Shuba Srinivasan, Koen Pauwels, & Vincent Nijs
Retailers face the complicated task of setting and changing prices for the many items they carry. Recent empirical studies have found that retailers often choose not to adapt prices on the basis of demand conditions leading to past-price dependence and lower category margins. Thus, a key research question is, Under which conditions do retailers rely more heavily on demand-based pricing versus past-price dependence? This article develops and tests a conceptual framework that outlines the cost–benefit trade-off that motivates retailers’ choice of demand-based pricing versus past-price dependence.
The empirical findings support the conceptual framework, implying that customer-driven and firm-driven costs and benefits are the key determinants of a retailer’s reliance on demand-based pricing. Several measures of such costs and benefits are derived from the available data. The authors find that demand-based pricing is more prominent in categories with high penetration and private-label share but less prominent in categories with high product expensiveness and stockkeeping unit proliferation. Moreover, demand-based pricing is more prominent for brands with high market share and with strong demand sensitivity to price.

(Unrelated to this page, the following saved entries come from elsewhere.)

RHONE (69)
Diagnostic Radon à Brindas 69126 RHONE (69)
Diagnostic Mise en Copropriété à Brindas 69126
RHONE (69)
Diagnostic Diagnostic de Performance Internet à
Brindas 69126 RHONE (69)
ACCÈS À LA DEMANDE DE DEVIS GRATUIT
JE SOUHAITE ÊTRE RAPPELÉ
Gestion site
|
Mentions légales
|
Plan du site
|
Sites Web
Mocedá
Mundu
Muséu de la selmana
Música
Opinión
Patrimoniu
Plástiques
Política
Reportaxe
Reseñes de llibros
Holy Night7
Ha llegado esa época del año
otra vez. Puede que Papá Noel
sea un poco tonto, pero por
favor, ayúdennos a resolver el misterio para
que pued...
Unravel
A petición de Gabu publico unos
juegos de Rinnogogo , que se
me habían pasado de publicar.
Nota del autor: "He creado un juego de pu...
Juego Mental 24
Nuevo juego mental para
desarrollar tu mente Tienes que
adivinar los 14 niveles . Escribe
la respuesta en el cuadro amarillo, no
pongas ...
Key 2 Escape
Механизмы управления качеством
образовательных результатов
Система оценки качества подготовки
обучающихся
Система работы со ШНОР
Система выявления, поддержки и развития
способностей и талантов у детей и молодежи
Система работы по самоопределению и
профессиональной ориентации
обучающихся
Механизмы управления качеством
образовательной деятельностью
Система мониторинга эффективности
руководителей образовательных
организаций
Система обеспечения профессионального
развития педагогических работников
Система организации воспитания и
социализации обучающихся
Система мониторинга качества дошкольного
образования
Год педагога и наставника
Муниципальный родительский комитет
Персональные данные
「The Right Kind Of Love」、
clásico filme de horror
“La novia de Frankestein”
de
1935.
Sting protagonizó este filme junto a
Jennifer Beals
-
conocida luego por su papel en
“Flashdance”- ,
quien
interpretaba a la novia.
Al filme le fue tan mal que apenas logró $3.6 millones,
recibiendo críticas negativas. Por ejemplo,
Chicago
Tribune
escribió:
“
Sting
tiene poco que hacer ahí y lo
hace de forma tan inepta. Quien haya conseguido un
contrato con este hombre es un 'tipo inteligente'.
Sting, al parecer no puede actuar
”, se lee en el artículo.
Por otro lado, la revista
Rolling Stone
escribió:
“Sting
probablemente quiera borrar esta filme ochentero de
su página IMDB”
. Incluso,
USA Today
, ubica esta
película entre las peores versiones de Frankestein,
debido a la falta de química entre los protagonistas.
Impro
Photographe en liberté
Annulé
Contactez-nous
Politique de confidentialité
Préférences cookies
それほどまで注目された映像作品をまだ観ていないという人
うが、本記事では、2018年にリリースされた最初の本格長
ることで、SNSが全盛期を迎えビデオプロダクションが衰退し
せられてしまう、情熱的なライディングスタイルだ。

Managerial implications arise for both manufacturers and retailers. Manufacturers obtain a deeper appreciation of retailers’ benefits versus costs of demand-based pricing and past-price dependence. Specifically, the estimates suggest scenarios in which pass-through of trade deals may be difficult to achieve due to the retailer’s reliance on past-pricing patterns to set current and future prices. The findings also identify areas in which manufacturers can provide pricing support to the retailer to limit the costs or enhance the benefits of demand-based pricing. For example, category captains could support retailer pricing policies for categories with many stockkeeping units in a way that leads to a win–win situation for both parties. For the retailer, the findings offer a way to review systematically the allocation of pricing resources across categories on the basis of expected costs and benefits. The study quantifies the gross margin impact of changing the level of demand-based pricing (past-price dependence) to a higher (lower) level. Using in-house cost information, retailers can now reevaluate the potential to increase gross category margins in each category and the cost-effectiveness of their pricing approaches for different categories and brands.
Finally, the article contributes to the ongoing debate in economics and marketing on the rationality of observed past-price dependence. Whereas previous research points to the negative impact on gross margins of this practice, the authors find that retailers weigh the costs and benefits of demand-based pricing versus adhering to past-pricing patterns.
Shuba Srinivasan is Associate Professor of Marketing at the A. Gary Anderson Graduate School of Management at the University of California, Riverside. She obtained her PhD in Marketing from the University of Texas at Dallas and has been a visiting research scholar at University of California, Los Angeles. Her research estimates return on marketing investment and long-term marketing productivity. Her current research focuses on marketing’s impact on firm valuation and stock returns, marketing metrics, decomposing demand effects of radical innovations, and managing brand equity. Her research won the 2001 EMAC best-paper award and her work has been published in Marketing Science, Management Science, Journal of Marketing, International Journal of Research in Marketing and Harvard Business Review, among others. Recently, the University of California, Riverside, named her a University Scholar for a three-year period.
Koen Pauwels is an associate professor at the Tuck School of Business at Dartmouth College, where he teaches and researches statistics and return on marketing investment. He won the 2007 O’Dell award for the most influential article in Journal of Marketing Research and built his research insights in industries ranging from automobiles and pharmaceuticals to business content sites and fast-moving consumer goods. His current research projects include the predictive power of market dashboard metrics, the impact of brand equity on marketing effectiveness, retailer product assortment, price wars, the dynamics of differentiation, and performance turnaround strategies. Professor Pauwels received his PhD in Management from University of California, Los Angeles, and he won the EMAC 2001 best-paper award. He publishes in Harvard Business Review, Journal of Marketing, Journal of Marketing Research, Journal of Retailing, Management Science, and Marketing Science.
Vincent Nijs is Assistant Professor of Marketing in the Kellogg School of Management at Northwestern University. He holds a master’s degree in Marketing Research from the University of Groningen and a PhD in Marketing from the University of Leuven. He won the John D.C. Little Award (2001) and Frank M. Bass Award (2002) for the article “The Category Demand Effects of Price Promotions,” published in Marketing Science. His current research projects focus on price rigidity, pass-through of trade-deals, and the timing and impact of competitive actions and reactions.